Ronald Acuna was not a poor performer last season, but he wasn't quite his MVP-level self.
He was returning from an ACL tear in his right knee that limited him to 116 games in which he posted a career-low 114 wRC+. Yes, he was still 14% better than the league-average hitter, but he wasn't Acuna.
The Atlanta Braves' franchise cornerstone appears to be back to 100% this season.
On Monday, he launched a towering home run into the third deck at Citi Field, a place where very few baseballs have landed. Only Pete Alonso, Yoenis Cespedes, and Aaron Judge have also reached that rarified real estate.
His skills are looking more like they did before the knee injury, with the added gain of cutting his strikeout rate by nine percentage points.
Last year his swing flattened, he had less power, resulting in a 2-mph decline in average exit velocity. There was also a decline in his fly-ball rate.
This year, he is enjoying the greatest average exit velocity of his career (95.5 mph), which ranks second in baseball, trailing only the Blue Jays' Matt Chapman. Acuna's 4.0-mph improvement ranks as the 11th-greatest jump among hitters with at least 80 plate appearances this season.
His MVP-level form is a reminder that players are not often at 100% when they return from a serious injury. And at 25, Acuna might still have another level to reach.
"I'd say the only difference is last year I had to battle with some pain in the knee … it comes with recovering from that type of injury," Acuna told theScore via an interpreter late this spring. "Just being able to practice, and train at 100%, without any restrictions, was (important)."

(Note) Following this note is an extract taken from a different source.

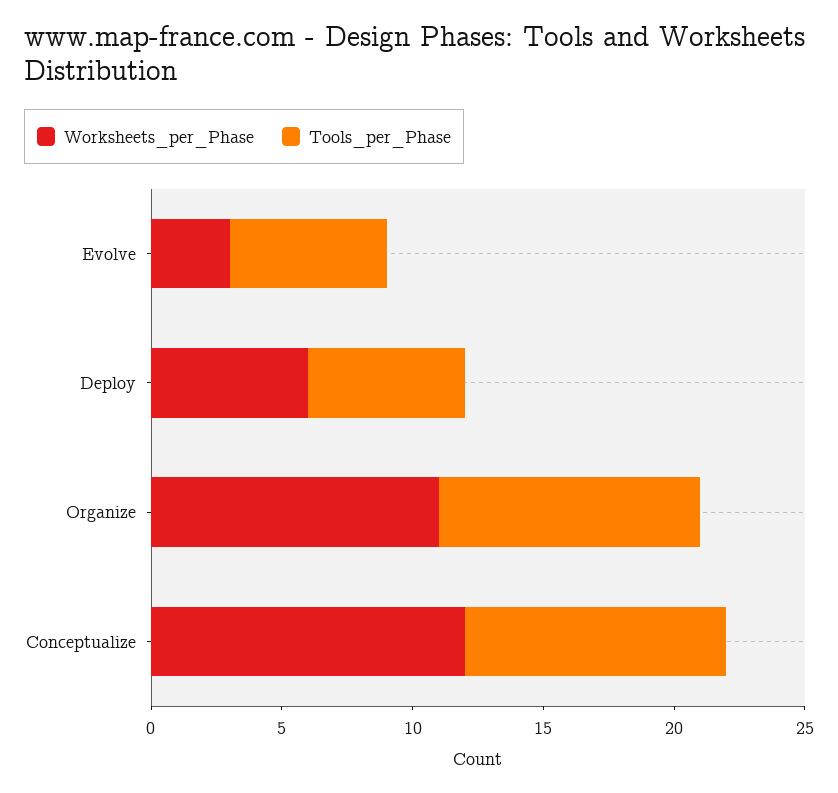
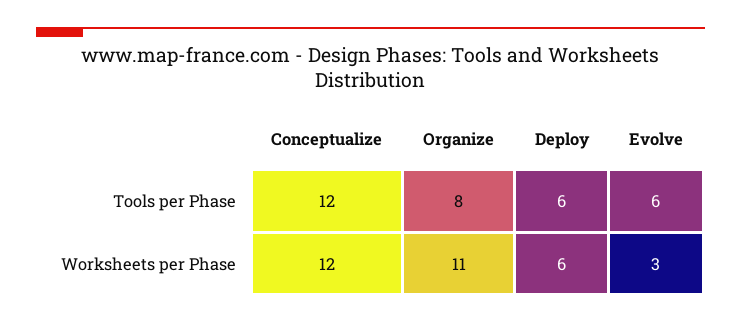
Tools_per_Phase, Organize: 10 -> 8
Tools_per_Phase, Conceptualize: 10 -> 12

Braves hitting coach Kevin Seitzer said that without Acuna having his lower body at 100%, it sapped his power last season.
"(This spring) his swing looks like it did before," Seitzer said. "Last year, we were trying to make adjustments with his swing … but his power, his hand speed, comes from his lower half. And it was his right knee, so he didn't have that explosive backside that he's had that made him Ronald Acuna.
"When hitters start to compensate with their upper body, they lose the bat speed, things flatten out, or you get steep, you get long."